市ゼロごみ推進課によると、モデル事業は16年7月スタート。14地区の約3000戸を対象とし、住民が収集日に自宅前の容器などにごみを入れ、収集車が1軒ずつ回って回収する。
利用者からは、高齢者などのごみ出し負担の軽減やごみ減量の意識が高まるなど好評の声がある一方、収集車の作業員確保が最大の課題となっている。対象の2地区で、隣り合う住宅2軒のごみをまとめたり、収集日にごみの有無を示す札を取り付けるなど作業軽減に取り組んでいるが、大幅な改善にはつながっていないという。

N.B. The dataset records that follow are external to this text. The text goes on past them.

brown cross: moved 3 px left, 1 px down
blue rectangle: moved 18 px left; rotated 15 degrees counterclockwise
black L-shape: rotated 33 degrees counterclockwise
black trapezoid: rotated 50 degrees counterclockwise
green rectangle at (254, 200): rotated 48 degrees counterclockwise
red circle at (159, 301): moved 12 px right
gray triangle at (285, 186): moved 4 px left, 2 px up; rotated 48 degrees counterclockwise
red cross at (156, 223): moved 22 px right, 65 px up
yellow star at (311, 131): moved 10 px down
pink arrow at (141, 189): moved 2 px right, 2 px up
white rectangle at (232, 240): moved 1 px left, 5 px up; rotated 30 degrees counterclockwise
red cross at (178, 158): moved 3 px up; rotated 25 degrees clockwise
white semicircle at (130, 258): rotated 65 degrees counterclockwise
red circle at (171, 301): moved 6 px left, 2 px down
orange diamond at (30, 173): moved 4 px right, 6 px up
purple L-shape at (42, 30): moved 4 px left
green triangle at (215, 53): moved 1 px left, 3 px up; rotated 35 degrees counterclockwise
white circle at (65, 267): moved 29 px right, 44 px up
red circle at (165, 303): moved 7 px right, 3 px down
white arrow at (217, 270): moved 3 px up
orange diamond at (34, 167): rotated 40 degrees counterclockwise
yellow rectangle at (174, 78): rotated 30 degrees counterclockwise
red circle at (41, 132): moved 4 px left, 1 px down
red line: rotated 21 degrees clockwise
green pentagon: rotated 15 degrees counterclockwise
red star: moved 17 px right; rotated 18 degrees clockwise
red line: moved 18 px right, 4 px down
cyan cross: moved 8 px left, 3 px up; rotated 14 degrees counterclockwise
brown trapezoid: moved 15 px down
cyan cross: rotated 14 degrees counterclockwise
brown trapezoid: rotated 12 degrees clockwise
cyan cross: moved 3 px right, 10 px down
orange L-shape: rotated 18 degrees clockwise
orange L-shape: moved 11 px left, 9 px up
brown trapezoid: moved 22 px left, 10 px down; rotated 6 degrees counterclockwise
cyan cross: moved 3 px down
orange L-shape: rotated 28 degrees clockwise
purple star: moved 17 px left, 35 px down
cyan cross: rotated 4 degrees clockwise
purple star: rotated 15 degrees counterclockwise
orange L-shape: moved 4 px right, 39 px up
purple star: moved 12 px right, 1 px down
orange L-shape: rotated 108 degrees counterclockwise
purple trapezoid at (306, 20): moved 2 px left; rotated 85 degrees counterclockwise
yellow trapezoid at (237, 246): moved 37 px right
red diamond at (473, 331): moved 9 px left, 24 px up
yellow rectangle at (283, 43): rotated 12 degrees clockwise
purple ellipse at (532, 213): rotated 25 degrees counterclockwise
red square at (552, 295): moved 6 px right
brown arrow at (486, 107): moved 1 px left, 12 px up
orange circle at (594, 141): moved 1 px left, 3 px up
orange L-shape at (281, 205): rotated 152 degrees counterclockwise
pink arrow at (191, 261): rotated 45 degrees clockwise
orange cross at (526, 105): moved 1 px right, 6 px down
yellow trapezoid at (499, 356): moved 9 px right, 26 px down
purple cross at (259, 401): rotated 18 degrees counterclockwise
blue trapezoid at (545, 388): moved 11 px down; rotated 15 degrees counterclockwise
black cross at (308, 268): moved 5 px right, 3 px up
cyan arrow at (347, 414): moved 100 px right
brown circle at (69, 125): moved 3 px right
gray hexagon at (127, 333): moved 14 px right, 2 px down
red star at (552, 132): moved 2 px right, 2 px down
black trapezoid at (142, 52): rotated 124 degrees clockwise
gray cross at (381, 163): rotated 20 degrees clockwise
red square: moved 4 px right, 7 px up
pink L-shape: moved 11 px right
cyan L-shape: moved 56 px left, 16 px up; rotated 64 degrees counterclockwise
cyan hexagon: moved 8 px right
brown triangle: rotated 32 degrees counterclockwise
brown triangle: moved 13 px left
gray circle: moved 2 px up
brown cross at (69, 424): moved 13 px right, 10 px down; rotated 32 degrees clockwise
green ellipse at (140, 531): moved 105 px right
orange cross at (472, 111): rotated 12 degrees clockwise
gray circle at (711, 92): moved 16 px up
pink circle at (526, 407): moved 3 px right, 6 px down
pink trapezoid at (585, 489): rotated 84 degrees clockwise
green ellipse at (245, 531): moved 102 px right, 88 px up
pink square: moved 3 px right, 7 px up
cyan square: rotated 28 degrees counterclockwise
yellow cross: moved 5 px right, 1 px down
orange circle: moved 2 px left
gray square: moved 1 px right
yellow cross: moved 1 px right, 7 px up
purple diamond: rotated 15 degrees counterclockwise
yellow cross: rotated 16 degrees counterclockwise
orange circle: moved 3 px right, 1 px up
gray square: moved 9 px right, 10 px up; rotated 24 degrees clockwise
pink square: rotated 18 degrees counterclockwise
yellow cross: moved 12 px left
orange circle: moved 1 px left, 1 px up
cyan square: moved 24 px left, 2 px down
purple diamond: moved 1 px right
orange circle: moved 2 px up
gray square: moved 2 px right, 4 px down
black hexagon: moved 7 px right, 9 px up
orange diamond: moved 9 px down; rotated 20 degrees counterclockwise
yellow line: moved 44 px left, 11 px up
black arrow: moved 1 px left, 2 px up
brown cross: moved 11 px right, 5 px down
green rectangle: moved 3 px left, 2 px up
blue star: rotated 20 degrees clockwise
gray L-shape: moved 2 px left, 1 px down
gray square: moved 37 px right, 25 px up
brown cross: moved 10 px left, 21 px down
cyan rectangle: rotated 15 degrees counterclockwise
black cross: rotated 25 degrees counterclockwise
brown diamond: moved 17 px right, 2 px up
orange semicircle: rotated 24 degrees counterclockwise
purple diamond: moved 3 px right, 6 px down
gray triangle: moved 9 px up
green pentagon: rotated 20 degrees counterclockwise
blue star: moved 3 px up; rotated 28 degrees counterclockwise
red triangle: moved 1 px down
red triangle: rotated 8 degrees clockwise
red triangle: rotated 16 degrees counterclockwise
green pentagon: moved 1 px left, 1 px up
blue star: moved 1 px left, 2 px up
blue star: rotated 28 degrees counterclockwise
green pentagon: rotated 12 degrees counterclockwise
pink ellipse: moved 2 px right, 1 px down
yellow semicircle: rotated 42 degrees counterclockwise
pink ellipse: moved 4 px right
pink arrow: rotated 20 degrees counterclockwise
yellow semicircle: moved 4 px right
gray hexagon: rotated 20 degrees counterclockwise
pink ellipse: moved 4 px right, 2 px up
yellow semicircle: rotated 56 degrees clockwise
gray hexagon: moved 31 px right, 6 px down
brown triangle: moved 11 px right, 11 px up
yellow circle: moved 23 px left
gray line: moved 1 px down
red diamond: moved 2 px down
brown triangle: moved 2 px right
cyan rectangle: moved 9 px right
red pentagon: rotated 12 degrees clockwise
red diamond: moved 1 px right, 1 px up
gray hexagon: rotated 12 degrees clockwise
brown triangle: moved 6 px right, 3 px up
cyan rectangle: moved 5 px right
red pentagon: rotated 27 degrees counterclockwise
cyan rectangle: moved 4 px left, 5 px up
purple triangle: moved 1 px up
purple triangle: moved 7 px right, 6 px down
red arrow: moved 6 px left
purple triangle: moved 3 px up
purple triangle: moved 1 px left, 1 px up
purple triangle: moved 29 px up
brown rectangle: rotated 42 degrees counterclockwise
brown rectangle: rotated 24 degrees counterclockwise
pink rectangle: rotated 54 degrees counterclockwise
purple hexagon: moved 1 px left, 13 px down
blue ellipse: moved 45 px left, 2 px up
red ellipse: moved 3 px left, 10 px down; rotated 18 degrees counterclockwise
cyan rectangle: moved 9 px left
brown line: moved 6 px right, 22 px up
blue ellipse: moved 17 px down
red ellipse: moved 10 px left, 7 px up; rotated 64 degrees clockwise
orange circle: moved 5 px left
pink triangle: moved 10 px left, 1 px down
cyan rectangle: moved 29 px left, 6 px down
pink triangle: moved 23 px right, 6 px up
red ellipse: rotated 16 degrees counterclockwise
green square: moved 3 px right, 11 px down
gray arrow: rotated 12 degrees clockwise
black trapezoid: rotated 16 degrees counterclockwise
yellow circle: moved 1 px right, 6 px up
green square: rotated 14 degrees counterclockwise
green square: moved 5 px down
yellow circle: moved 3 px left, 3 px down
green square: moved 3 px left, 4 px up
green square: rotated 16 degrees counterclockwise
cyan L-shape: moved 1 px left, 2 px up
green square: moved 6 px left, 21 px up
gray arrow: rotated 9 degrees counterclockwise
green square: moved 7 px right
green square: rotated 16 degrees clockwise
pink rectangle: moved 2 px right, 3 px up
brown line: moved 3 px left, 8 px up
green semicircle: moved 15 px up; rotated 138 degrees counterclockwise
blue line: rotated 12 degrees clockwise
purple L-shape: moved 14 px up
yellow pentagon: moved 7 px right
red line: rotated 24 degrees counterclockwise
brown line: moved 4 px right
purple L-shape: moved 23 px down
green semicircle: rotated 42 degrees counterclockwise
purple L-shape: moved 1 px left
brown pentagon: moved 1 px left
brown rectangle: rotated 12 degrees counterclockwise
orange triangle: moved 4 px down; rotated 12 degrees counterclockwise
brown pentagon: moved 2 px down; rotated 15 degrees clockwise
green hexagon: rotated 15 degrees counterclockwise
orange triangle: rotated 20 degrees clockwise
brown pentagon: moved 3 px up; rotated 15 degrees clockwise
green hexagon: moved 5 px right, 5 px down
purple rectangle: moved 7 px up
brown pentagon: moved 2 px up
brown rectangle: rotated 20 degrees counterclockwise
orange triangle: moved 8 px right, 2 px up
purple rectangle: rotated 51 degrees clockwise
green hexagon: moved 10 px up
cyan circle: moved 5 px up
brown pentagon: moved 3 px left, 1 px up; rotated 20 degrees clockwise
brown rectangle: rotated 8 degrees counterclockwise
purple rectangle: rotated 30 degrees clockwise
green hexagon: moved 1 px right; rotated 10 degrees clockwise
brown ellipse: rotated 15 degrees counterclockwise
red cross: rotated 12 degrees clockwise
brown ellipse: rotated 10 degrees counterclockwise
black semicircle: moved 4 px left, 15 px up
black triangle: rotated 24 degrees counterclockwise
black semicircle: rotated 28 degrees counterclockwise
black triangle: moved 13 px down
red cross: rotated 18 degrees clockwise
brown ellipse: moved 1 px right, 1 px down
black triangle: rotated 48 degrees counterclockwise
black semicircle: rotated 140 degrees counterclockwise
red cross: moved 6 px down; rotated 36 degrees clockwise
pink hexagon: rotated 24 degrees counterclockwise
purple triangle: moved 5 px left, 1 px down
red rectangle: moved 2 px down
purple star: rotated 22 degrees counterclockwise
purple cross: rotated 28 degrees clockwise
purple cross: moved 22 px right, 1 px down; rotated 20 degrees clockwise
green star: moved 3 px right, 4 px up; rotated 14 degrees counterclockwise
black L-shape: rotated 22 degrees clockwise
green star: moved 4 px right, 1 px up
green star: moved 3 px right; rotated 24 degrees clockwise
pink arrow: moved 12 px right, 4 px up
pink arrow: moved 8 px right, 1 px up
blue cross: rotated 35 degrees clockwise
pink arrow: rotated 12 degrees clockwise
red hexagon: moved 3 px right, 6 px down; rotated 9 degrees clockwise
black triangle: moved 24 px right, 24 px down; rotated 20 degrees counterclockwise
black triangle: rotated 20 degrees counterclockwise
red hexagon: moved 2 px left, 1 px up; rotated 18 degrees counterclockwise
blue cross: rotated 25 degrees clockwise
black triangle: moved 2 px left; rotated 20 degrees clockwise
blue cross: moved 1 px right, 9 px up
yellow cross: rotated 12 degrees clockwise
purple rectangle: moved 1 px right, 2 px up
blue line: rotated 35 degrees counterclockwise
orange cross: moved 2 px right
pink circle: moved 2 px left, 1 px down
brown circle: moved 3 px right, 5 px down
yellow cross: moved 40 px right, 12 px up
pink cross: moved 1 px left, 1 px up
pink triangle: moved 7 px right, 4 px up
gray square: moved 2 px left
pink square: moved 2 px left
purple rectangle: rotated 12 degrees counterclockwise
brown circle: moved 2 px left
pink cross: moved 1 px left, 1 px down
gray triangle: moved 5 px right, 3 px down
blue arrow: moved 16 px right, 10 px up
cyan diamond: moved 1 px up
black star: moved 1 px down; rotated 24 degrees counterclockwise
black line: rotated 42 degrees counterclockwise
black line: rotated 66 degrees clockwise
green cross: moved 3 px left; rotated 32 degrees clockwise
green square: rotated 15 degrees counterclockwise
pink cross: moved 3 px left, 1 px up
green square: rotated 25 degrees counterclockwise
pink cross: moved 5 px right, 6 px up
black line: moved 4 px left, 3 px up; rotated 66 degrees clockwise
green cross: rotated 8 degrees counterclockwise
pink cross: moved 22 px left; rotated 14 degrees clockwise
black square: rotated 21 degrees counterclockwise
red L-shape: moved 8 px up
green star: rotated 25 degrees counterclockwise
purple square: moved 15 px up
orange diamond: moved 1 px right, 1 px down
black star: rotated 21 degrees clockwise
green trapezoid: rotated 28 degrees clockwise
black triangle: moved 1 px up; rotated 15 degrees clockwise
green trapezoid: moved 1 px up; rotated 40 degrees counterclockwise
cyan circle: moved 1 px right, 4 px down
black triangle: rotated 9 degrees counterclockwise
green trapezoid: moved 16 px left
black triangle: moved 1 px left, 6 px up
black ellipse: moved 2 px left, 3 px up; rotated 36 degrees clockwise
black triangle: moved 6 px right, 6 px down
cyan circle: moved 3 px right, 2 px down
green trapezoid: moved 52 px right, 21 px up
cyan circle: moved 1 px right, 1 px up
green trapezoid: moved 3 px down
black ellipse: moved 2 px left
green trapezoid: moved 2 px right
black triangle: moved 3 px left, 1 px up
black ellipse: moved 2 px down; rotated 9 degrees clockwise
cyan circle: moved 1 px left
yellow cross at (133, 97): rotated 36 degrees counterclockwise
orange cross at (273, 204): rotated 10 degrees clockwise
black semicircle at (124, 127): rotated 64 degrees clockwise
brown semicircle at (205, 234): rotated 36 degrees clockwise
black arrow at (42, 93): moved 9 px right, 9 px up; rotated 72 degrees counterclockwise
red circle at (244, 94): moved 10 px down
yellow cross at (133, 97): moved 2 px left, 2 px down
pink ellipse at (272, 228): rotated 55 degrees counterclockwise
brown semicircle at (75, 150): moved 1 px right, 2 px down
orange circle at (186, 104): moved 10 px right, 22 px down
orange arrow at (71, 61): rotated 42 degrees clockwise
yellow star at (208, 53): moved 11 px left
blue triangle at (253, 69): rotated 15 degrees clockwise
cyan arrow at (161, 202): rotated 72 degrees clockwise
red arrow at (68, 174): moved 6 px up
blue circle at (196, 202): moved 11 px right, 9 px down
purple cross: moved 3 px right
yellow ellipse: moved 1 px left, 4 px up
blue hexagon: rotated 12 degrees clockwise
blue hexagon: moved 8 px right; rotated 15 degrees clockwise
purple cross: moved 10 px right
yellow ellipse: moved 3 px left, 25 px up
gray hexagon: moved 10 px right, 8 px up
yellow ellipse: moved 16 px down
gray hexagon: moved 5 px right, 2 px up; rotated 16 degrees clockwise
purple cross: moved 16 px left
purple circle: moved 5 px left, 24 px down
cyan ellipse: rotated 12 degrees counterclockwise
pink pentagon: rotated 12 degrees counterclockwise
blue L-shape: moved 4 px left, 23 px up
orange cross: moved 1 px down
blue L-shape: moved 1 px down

費用も年間約5000万円(推定)掛かり、ステーション収集の約3000万円(同)に比べて7割ほど高い。戸別収集を含めた21年度のごみ収集経費は6億5132万円に上っている。
戸別収集は市議会でも取り上げられ、6日の定例会一般質問では中止を含め市の方針をただす意見が出された。岩倉博文市長は「高齢化率が高くなる中、戸別収集は市民サービスの観点から大変重要な取り組み。場合によっては他の経費を削ってでもチャレンジしたい」と述べ、全市拡大を推進する姿勢に変わりがないことを示した。
モデル地区の宮の森町内会では戸別収集でごみの散乱やカラスの姿が減ったといい、田中敏文会長は「高齢者の負担が減り、ごみ排出のマナーも上がった。戸別収集を続けてほしい」と話している。